Oklahoma Secretary of Science and Innovation
- In office June 29, 2020 – March 15, 2023
- Governor: Kevin Stitt
- Preceded by: Kayse Shrum
- Succeeded by: Position disestablished

Personal details
- Born: Michigan, U.S.
- Education: Michigan State University (B.S.); Central Michigan University (M.S.);

= Elizabeth Pollard =

Elizabeth Hutt Pollard is an American businesswoman and civil servant who served as the Oklahoma Secretary of Science and Innovation in the cabinet of Governor Kevin Stitt from 2020 to 2023.

==Biography==
Elizabeth Hutt Pollard was born in Michigan and graduated from Michigan State University with a bachelor's degree in chemistry and Central Michigan University with a master's degree in administration. She worked for the company Applied Silver based in California and moved to Oklahoma in 2018. She served as an adviser for the Oklahoma State Department of Health during the COVID-19 pandemic.

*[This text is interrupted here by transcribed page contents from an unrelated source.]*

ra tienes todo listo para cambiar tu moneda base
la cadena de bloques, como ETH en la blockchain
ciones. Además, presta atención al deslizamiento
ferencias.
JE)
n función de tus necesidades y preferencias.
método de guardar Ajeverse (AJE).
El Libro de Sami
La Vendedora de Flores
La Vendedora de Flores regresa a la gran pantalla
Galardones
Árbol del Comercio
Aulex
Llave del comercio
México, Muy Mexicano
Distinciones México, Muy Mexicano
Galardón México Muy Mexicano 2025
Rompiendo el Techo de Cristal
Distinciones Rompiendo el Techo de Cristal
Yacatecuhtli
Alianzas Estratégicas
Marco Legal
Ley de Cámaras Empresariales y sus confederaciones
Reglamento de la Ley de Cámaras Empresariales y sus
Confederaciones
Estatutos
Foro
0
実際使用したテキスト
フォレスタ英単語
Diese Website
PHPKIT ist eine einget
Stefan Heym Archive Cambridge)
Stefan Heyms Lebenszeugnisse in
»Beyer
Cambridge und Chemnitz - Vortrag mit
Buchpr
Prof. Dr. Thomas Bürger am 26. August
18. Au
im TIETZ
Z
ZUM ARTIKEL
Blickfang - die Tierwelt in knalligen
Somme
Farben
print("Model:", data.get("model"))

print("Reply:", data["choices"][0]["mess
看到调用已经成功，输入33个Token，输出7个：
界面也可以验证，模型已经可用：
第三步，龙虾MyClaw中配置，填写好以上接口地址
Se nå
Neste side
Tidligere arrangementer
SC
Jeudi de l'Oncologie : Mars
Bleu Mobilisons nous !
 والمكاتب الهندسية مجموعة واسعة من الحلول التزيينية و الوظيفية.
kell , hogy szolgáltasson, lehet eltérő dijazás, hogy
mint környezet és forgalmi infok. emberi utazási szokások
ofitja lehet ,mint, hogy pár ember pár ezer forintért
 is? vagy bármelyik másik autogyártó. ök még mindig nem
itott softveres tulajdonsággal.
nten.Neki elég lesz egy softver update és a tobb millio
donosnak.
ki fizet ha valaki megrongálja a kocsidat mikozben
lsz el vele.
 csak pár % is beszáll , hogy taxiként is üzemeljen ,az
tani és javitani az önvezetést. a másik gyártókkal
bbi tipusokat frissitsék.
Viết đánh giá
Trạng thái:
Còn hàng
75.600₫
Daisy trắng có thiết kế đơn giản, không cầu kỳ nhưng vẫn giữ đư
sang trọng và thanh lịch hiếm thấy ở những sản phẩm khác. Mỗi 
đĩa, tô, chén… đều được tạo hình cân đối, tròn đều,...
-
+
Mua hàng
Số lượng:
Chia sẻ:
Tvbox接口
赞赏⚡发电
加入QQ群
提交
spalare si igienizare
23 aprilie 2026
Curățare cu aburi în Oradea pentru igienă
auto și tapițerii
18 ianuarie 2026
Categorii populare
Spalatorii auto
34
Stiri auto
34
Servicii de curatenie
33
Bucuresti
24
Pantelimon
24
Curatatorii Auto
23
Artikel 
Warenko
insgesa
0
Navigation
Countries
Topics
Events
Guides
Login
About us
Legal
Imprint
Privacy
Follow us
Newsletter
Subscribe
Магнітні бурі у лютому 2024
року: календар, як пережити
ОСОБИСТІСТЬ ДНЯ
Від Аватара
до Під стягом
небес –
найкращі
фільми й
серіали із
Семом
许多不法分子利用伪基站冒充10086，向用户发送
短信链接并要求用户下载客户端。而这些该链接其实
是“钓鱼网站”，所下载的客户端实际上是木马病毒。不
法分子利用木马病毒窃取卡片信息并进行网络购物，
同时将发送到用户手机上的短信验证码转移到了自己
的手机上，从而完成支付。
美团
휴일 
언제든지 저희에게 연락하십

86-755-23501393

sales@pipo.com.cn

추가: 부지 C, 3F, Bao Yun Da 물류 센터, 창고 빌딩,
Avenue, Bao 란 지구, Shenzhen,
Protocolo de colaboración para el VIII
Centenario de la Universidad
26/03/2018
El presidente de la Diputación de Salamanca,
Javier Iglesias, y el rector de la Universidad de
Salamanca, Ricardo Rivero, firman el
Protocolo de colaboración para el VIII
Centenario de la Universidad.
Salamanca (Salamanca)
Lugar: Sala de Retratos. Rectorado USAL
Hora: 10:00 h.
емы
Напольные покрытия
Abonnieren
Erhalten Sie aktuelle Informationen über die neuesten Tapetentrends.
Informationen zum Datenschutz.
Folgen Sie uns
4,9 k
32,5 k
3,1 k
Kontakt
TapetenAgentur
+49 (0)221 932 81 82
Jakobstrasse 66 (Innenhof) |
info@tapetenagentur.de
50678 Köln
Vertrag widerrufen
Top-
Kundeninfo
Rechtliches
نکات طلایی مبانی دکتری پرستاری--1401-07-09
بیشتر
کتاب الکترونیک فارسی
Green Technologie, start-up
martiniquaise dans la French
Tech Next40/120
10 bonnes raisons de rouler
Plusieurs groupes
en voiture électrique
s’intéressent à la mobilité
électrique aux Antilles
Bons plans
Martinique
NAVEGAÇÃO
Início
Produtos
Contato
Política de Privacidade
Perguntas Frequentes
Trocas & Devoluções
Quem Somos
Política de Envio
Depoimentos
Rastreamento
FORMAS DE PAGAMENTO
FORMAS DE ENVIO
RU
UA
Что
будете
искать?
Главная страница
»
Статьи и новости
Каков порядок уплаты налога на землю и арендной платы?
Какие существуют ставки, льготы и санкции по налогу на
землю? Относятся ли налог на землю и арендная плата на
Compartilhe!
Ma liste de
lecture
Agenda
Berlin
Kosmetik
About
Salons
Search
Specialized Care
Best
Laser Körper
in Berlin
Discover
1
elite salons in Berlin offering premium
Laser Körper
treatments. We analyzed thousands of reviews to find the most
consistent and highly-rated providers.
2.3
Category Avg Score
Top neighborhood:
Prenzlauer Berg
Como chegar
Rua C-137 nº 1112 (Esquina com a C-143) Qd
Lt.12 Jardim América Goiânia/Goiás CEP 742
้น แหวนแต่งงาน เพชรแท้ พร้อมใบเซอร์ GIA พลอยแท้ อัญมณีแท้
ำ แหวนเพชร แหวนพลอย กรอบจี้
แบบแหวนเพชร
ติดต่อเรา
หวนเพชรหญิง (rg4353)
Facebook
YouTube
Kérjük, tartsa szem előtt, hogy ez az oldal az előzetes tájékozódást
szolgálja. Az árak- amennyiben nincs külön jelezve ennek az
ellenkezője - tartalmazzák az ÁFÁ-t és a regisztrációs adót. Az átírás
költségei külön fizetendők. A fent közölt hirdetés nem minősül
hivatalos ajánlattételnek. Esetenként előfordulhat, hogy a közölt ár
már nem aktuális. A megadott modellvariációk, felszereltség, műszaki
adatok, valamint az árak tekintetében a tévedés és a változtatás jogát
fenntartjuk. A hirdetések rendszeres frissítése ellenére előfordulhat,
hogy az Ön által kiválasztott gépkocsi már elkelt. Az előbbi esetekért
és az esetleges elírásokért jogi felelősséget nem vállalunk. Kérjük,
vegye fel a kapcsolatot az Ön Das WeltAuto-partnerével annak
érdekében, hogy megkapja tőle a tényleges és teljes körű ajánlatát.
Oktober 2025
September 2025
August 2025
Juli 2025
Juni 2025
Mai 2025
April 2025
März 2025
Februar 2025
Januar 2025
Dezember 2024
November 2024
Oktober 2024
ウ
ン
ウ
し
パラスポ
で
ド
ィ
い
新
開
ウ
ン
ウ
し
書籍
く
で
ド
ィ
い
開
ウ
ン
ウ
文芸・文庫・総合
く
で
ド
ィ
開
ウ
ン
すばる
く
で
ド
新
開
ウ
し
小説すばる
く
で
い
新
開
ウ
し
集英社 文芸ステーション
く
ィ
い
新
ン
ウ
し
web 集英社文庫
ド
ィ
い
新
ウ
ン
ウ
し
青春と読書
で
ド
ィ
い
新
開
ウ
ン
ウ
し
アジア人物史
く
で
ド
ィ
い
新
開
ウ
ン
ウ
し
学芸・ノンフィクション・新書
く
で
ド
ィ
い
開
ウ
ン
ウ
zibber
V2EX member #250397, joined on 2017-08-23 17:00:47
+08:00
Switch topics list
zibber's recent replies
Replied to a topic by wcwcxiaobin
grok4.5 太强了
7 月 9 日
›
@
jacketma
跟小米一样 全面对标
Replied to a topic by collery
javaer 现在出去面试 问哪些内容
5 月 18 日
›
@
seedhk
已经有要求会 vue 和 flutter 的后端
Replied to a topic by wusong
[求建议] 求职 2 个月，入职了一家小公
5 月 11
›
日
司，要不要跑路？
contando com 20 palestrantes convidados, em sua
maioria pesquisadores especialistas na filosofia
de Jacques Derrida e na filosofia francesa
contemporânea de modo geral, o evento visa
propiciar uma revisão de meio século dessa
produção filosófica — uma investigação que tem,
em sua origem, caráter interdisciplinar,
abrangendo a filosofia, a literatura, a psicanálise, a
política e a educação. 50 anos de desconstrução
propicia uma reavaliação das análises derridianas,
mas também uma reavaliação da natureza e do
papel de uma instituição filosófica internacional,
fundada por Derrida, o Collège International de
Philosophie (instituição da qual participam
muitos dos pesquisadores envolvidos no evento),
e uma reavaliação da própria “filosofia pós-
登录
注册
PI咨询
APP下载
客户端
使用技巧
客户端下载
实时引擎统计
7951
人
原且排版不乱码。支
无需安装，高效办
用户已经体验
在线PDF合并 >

Pollard was appointed Oklahoma Secretary of Science and Innovation by Governor Kevin Stitt on June 29, 2020, succeeding Kayse Shrum. She resigned effective March 15, 2023, to accept a position at Oklahoma State University. She joined the Oklahoma State University Research Foundation as the executive director on March 1, 2023. She resigned on February 5, 2025, after the resignation of University President Kayse Shrum.